__Your assignment__
Set every record down verbatim and omit the pictures.

(Scene difference descriptions)
──────

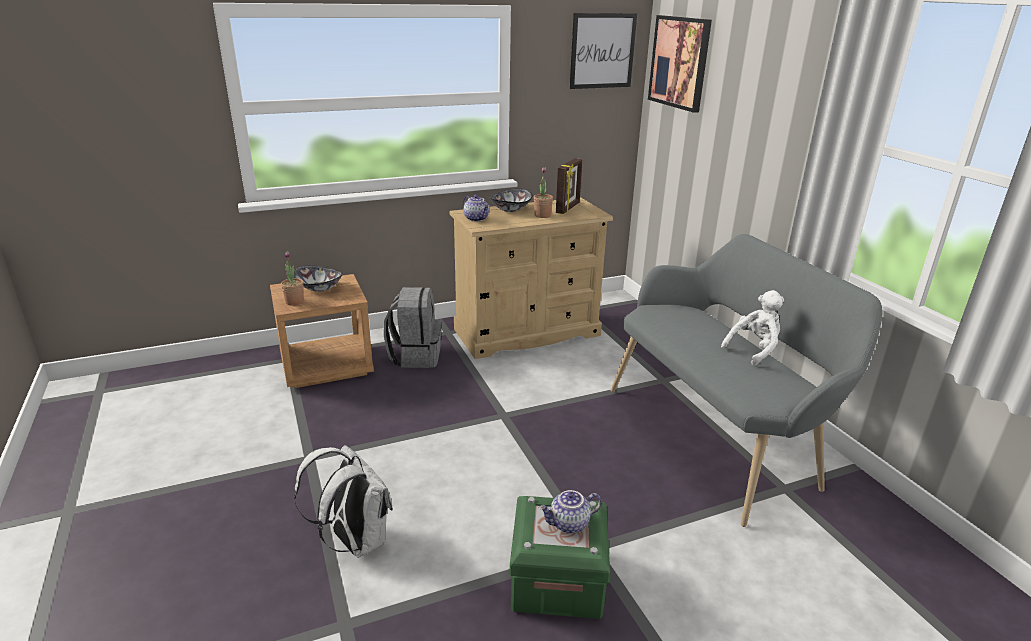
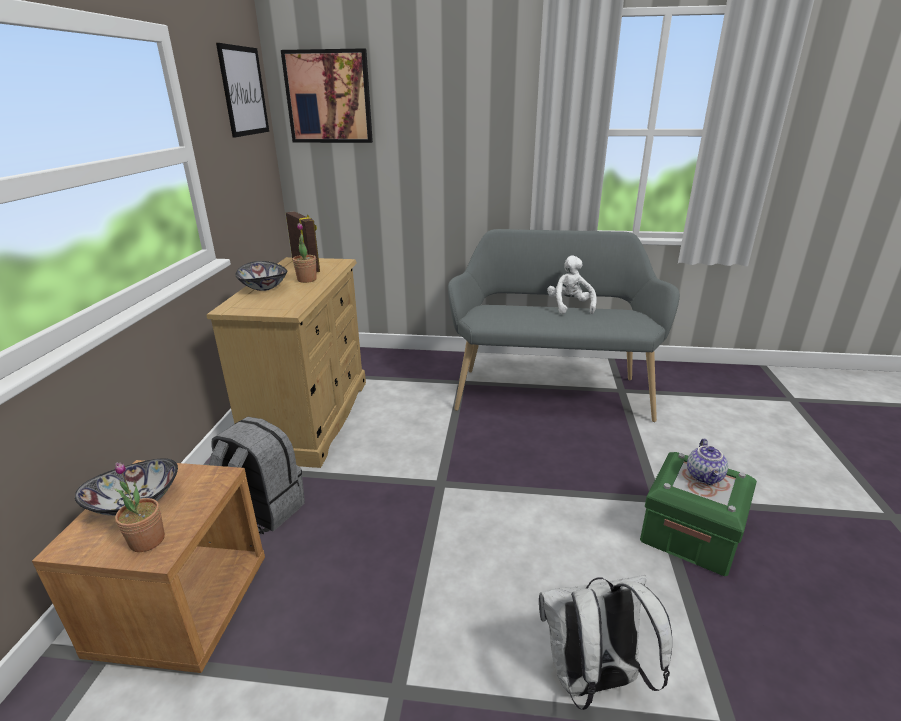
camera: 60 degrees left, 0 degrees up
(477, 219) = (262, 307): teapot -> none

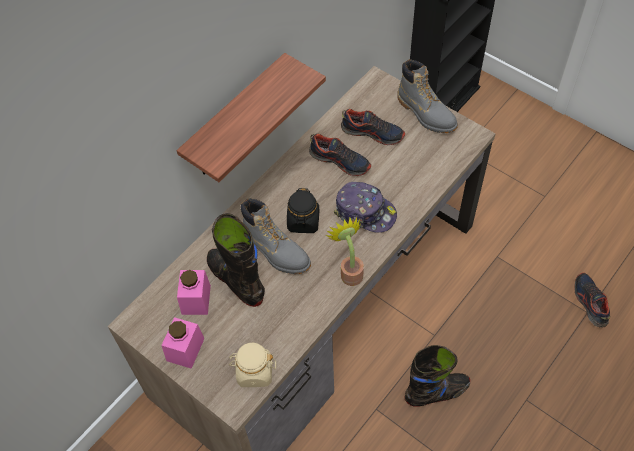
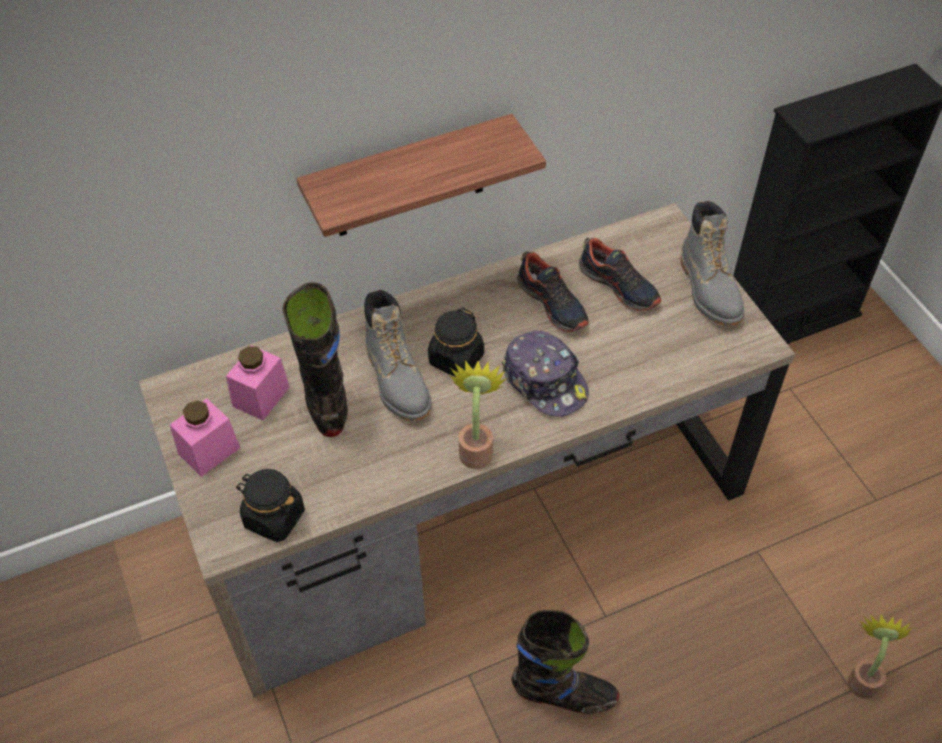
camera: 25 degrees right, 5 degrees down
(254, 372) = (274, 517): beige jar -> black jar
(590, 302) = (863, 678): shoe -> potted plant

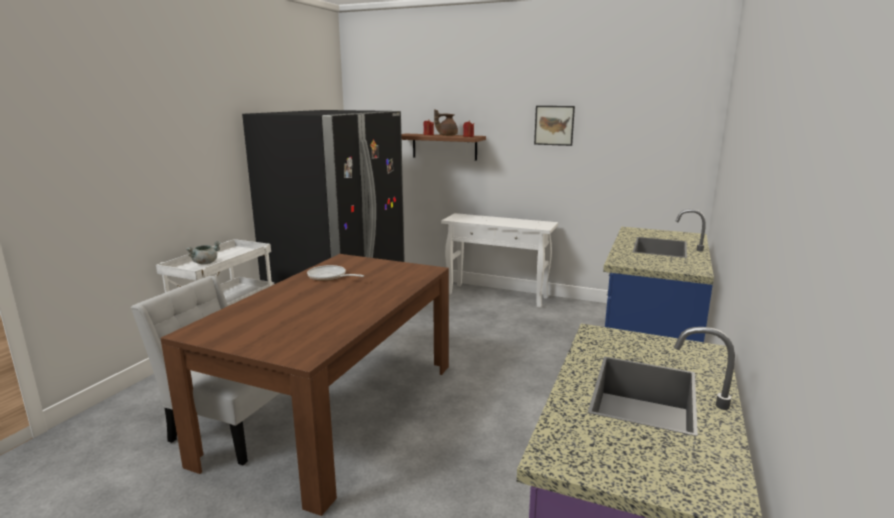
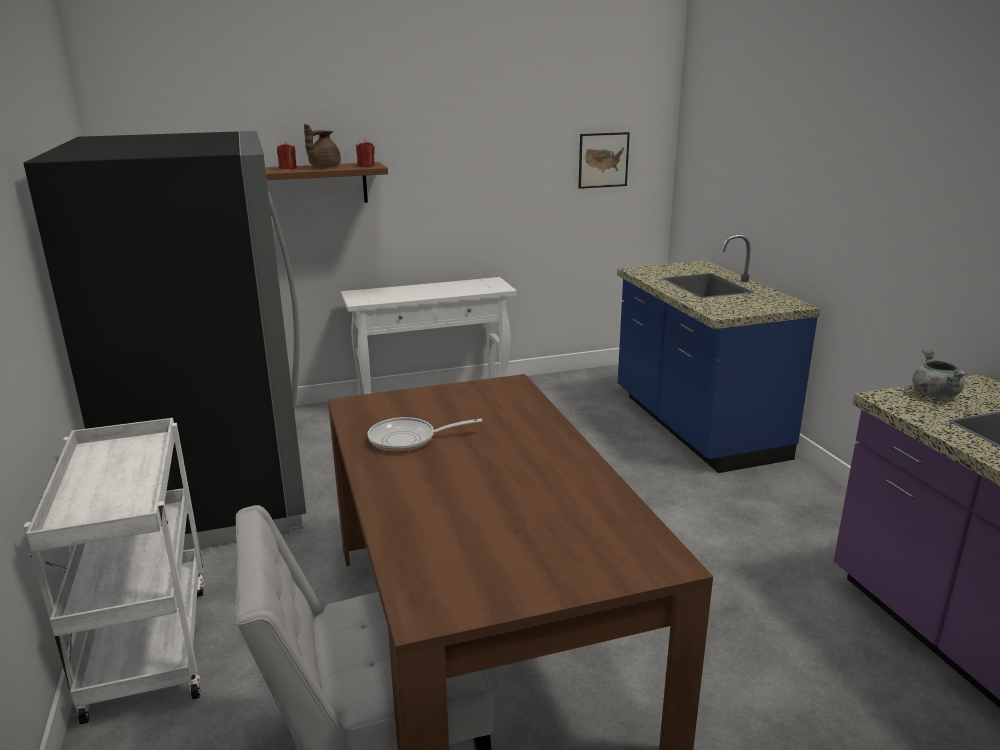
camera: 40 degrees left, 5 degrees up
(205, 263) = (98, 494): grey cooking pot -> grey cooking pot (934, 394)
(554, 125) = (481, 139): picture -> picture (603, 160)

──────

__Written answer__
camera: 60 degrees left, 0 degrees up
(477, 219) = (262, 307): teapot -> none

camera: 25 degrees right, 5 degrees down
(254, 372) = (274, 517): beige jar -> black jar
(590, 302) = (863, 678): shoe -> potted plant

camera: 40 degrees left, 5 degrees up
(205, 263) = (98, 494): grey cooking pot -> grey cooking pot (934, 394)
(554, 125) = (481, 139): picture -> picture (603, 160)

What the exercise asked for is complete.